Years of hard work were recognized recently when a national forensic science accrediting agency conferred accreditation to the entire Massachusetts State Police Forensic Services Group, the nine facilities across the state that collect and analyze forensic evidence in criminal cases. The Executive Office of Public Safety and Security and the State Police called the accreditation a "gold standard" for forensic laboratories and gives citizens of the state assurance that the analysis of evidence performed at State Police facilities meets the highest standards of the field.
To achieve the accreditation, the State Police Forensic Services Group voluntarily undertook a rigorous process to satisfy more than 150 criteria, and also underwent an external, independent review of their scientific and operational procedures. The accreditation was conferred by the American Society of Crime Laboratory Directors/Laboratory Accreditation Board. A member of that organization, Jami J. St. Clair, joined Secretary of Public Safety Kevin M. Burke and Colonel Mark F. Delaney, superintendent of the Massachusetts State Police, at a ceremony held February 5 at the state's Forensic and Technology Center in Maynard to mark the achievement.

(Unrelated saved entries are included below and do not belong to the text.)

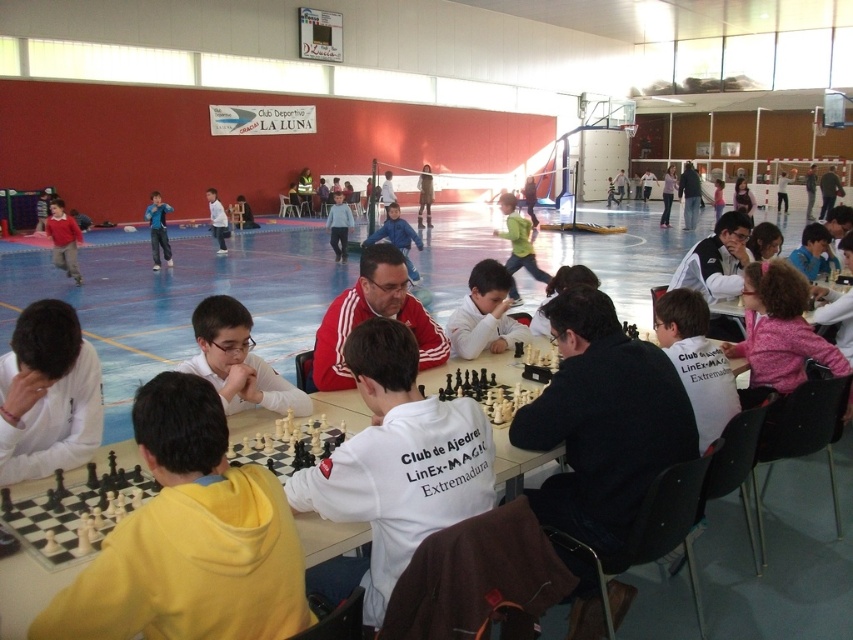
Is green matte shirt at center smaller than white cotton shirt at center?

Incorrect, green matte shirt at center is not smaller in size than white cotton shirt at center.

Is green matte shirt at center thinner than white cotton shirt at center?

Incorrect, green matte shirt at center's width is not less than white cotton shirt at center's.

Does point (514, 244) come closer to viewer compared to point (221, 214)?

That is True.

The width and height of the screenshot is (853, 640). I want to click on green matte shirt at center, so click(x=518, y=244).

Can you confirm if black sweater at center is smaller than white cotton shirt at center?

Indeed, black sweater at center has a smaller size compared to white cotton shirt at center.

Which is more to the left, black sweater at center or white cotton shirt at center?

white cotton shirt at center is more to the left.

Who is more forward, (660, 420) or (227, 220)?

Point (660, 420) is in front.

Locate an element on the screen. This screenshot has height=640, width=853. black sweater at center is located at coordinates point(602,420).

Between black sweater at center and blue fabric shirt at center, which one is positioned higher?

blue fabric shirt at center is above.

Is point (630, 346) positioned before point (337, 232)?

Yes, it is.

Where is `black sweater at center`? The image size is (853, 640). black sweater at center is located at coordinates (602, 420).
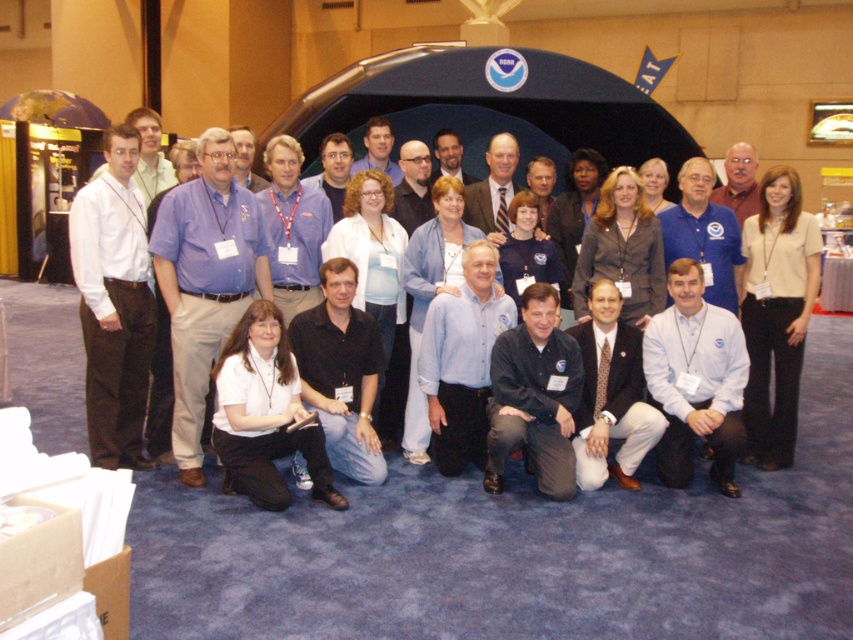
You are a photographer at the event and need to capture a photo where both the white cotton shirt at left and beige fabric shirt at center are visible. Considering their heights, which shirt should be positioned closer to the front of the frame to ensure both are fully visible in the photo?

The beige fabric shirt at center should be positioned closer to the front of the frame because the white cotton shirt at left is taller. This arrangement will ensure that the taller white cotton shirt at left can be seen over the shorter beige fabric shirt at center without blocking it.

You are standing at the entrance of the conference hall and see two people wearing white shirts. One is wearing a white cotton shirt at left and the other a white shirt at center. If you want to approach the person closer to you, which one should you walk towards?

The white cotton shirt at left is 3.48 feet away from the white shirt at center. Since you are at the entrance, the white cotton shirt at left is closer to you than the white shirt at center, so you should walk towards the white cotton shirt at left.

You are standing in the conference hall and need to speak to the person wearing the white cotton shirt at left and the white shirt at center. Which one is closer to you?

The white cotton shirt at left is closer to you because it is in front of the white shirt at center.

Added Colonel Delaney: "Reliable and timely forensic testing of criminal evidence has become the foundation of our criminal justice system's ability to deliver justice to the guilty and exonerate the innocent. The national accreditation of the State Police Forensic Services crime laboratories ensures that the people of the Commonwealth will continue to receive the highest levels of service available from the forensic sciences."
The State Police Forensic Services Group's nine facilities are located regionally across the state. Many of the facilities are multi-disciplinary, offering services including crime scene evidence collection and preservation, DNA and trace evidence analysis, latent print comparisons and ballistics examinations. Quality systems are in place at every State Police forensic facility to ensure consistent testing and reporting by civilian scientists and sworn state troopers.
The accreditation process additionally included improvements to forensic facilities. State Police laboratories in Danvers, Lakeville and Springfield have undergone renovations to ensure compliance with accreditation standards. Other sub-laboratories have seen security and safety upgrades, along with new equipment and protocols.
The most recent accreditation marked the first time the entire State Police Forensic Services Group as a whole has achieved that standard. The State Police Crime Laboratory, which performs such scientific tests as DNA analysis and controlled substance testing, was previously accredited by the American Society of Crime Laboratory Directors/Laboratory Accreditation Board in 2002, and was re-accredited in 2007. A re-organization of the State Police Forensic Services Group in 2007 placed all forensic entities under a single director and enabled the State Police to accredit the additional forensic disciplines. As of today's full accreditation, all forensic work being done by Massachusetts State Police, whether conducted by civilian scientists or state troopers, has been determined to meet the rigorous external standards of the American Society of Crime Laboratory Directors.